Restart policies (e.g., Restart=on-failure) defined in systemd will not work—Kubernetes handles restarts via livenessProbe and restartPolicy.

This assumes kubectl is installed and configured to access the correct Kubernetes cluster and namespace.

### Benefits

No disruption to automation or legacy tooling using systemctl.

Operators familiar with systemd can continue using the same commands.

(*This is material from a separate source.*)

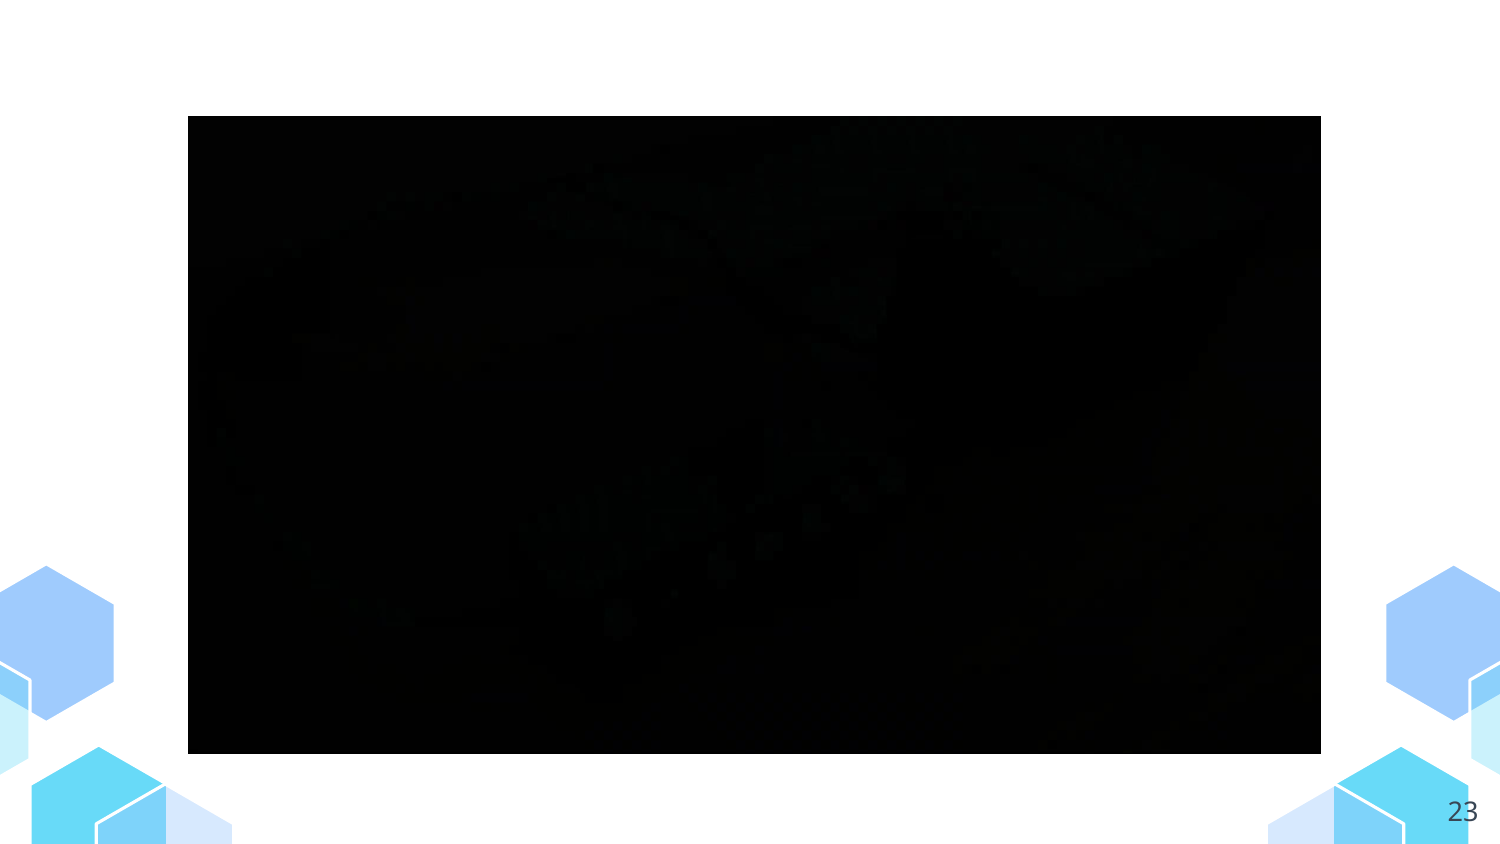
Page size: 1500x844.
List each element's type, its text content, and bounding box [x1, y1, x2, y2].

picture [187, 116, 1321, 754]
slide_number ‹#› [1403, 779, 1494, 844]
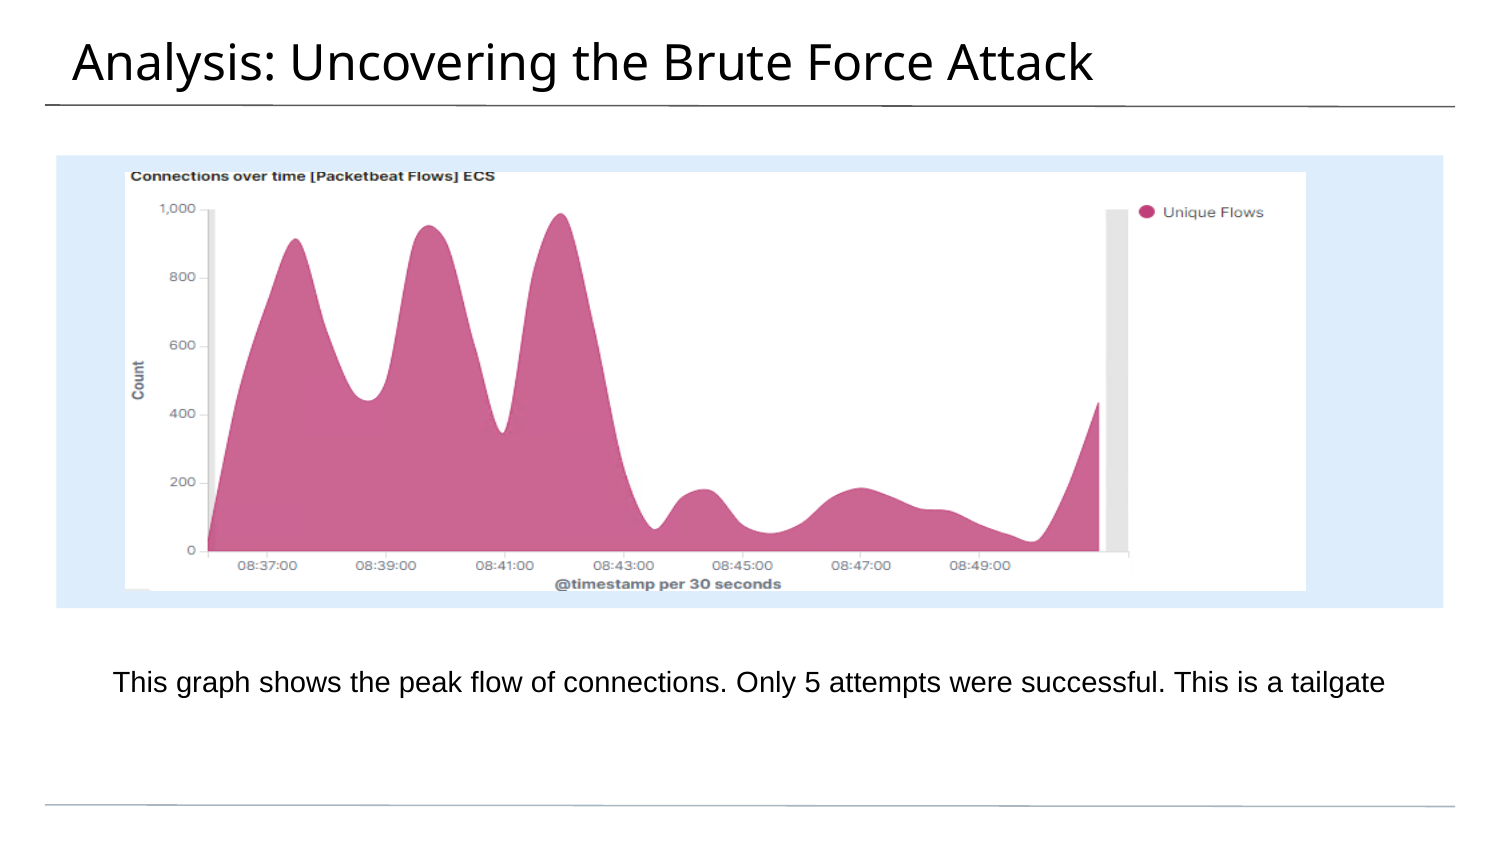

Allows gradual migration to a fully Kubernetes-native setup.

---

## Monitoring and Alerting

Kubernetes supports integrated monitoring using:
- `kubectl top pod` for resource snapshots
- Prometheus and AlertManager for alerting
- Fluentd, Loki, or EFK stack for logging

If legacy tools like `monit` must be retained temporarily, rewrite checks to use Kubernetes data (e.g., via `kubectl top`) instead of Docker or CGroup files.

---

## Migration Strategy

1. **Deploy container in Kubernetes** in a test environment.
2. **Verify application health, logs, and performance.**
3. **Create `systemd` wrapper service** to mimic old interface.
4. **Transition monitoring (if applicable).**
5. **Gradually phase out Monit or Docker-native tools.**
6. **Monitor and document stability in production.**

---

## Conclusion

This document provides a generic, reusable pattern for migrating Docker containers from `systemd` + `monit` to Kubernetes. It ensures modern resource control, while preserving backward compatibility during transition. The BMP container serves as a concrete example of this process.